Requirement ▸ Print every entry exactly as written and exclude all images.

Data to use ▸
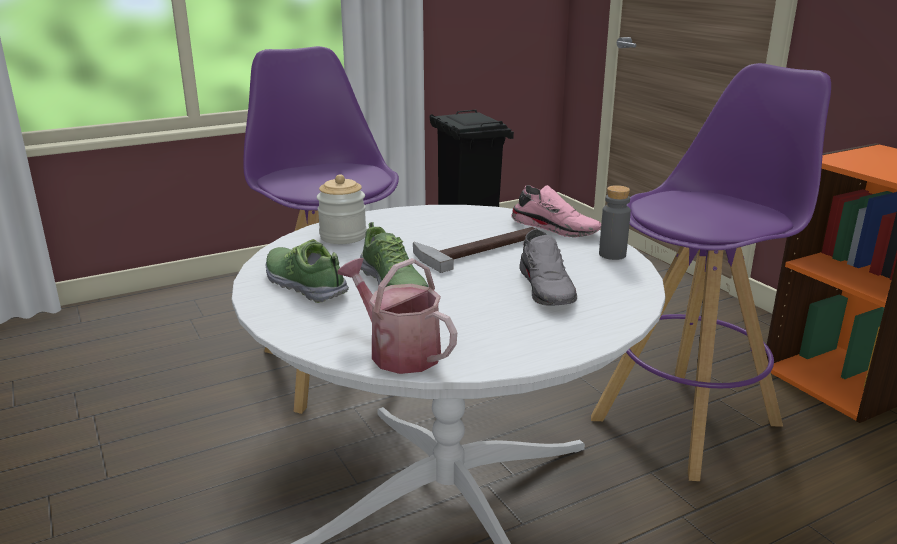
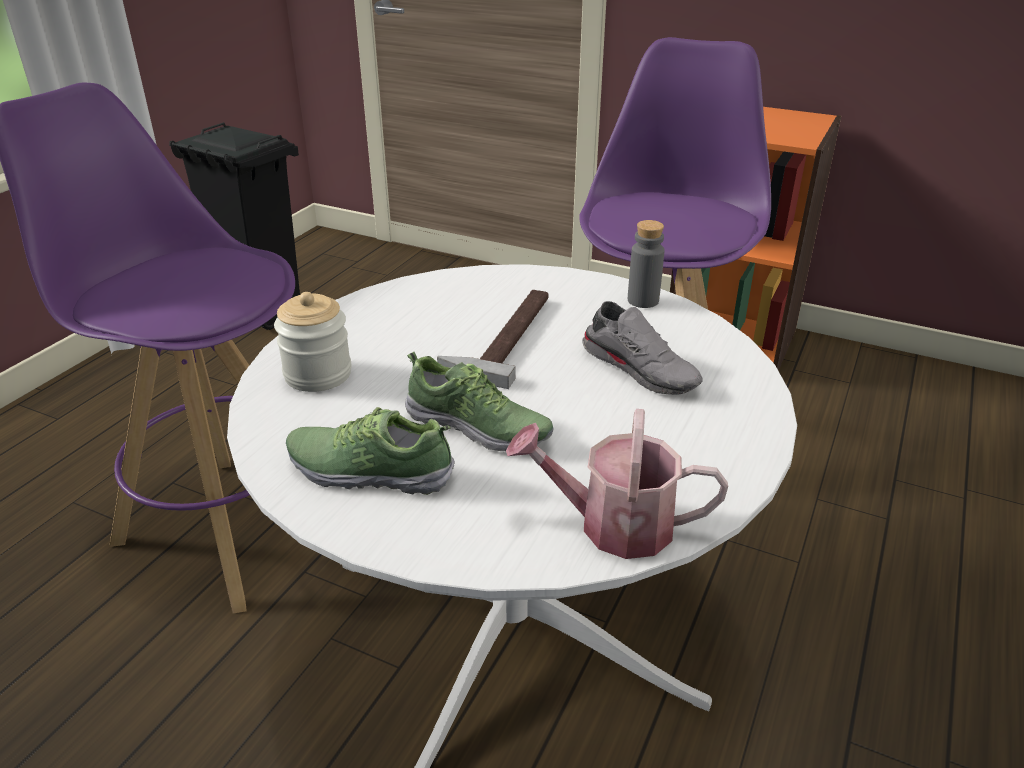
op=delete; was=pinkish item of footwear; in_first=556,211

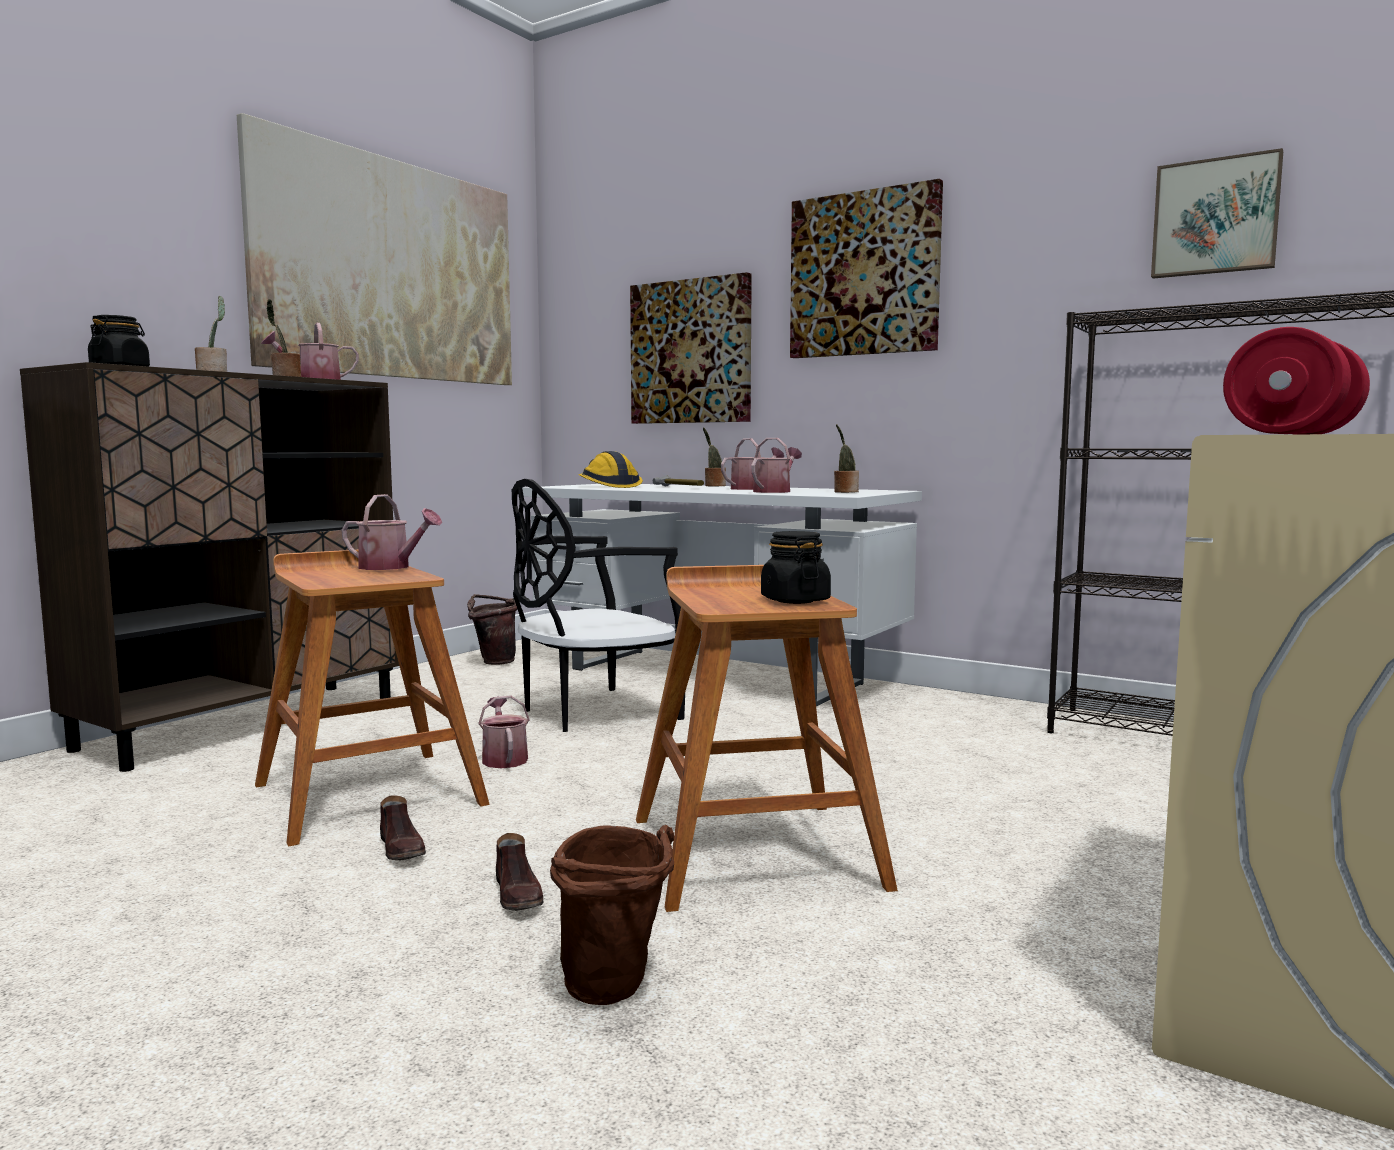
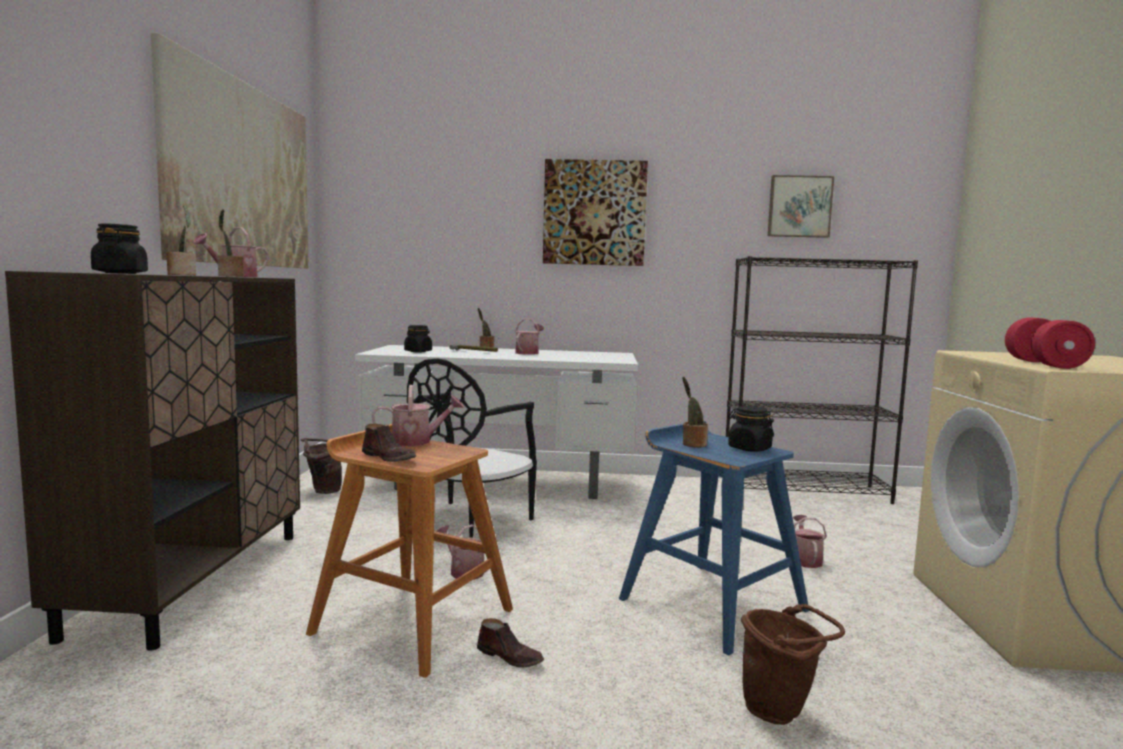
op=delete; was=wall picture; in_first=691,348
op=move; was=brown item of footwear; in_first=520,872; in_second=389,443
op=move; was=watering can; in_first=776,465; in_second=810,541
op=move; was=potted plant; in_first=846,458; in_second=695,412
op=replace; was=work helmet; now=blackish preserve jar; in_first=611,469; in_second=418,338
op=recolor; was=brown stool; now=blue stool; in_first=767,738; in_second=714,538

Response area ▸
op=delete; was=pinkish item of footwear; in_first=556,211

op=delete; was=wall picture; in_first=691,348
op=move; was=brown item of footwear; in_first=520,872; in_second=389,443
op=move; was=watering can; in_first=776,465; in_second=810,541
op=move; was=potted plant; in_first=846,458; in_second=695,412
op=replace; was=work helmet; now=blackish preserve jar; in_first=611,469; in_second=418,338
op=recolor; was=brown stool; now=blue stool; in_first=767,738; in_second=714,538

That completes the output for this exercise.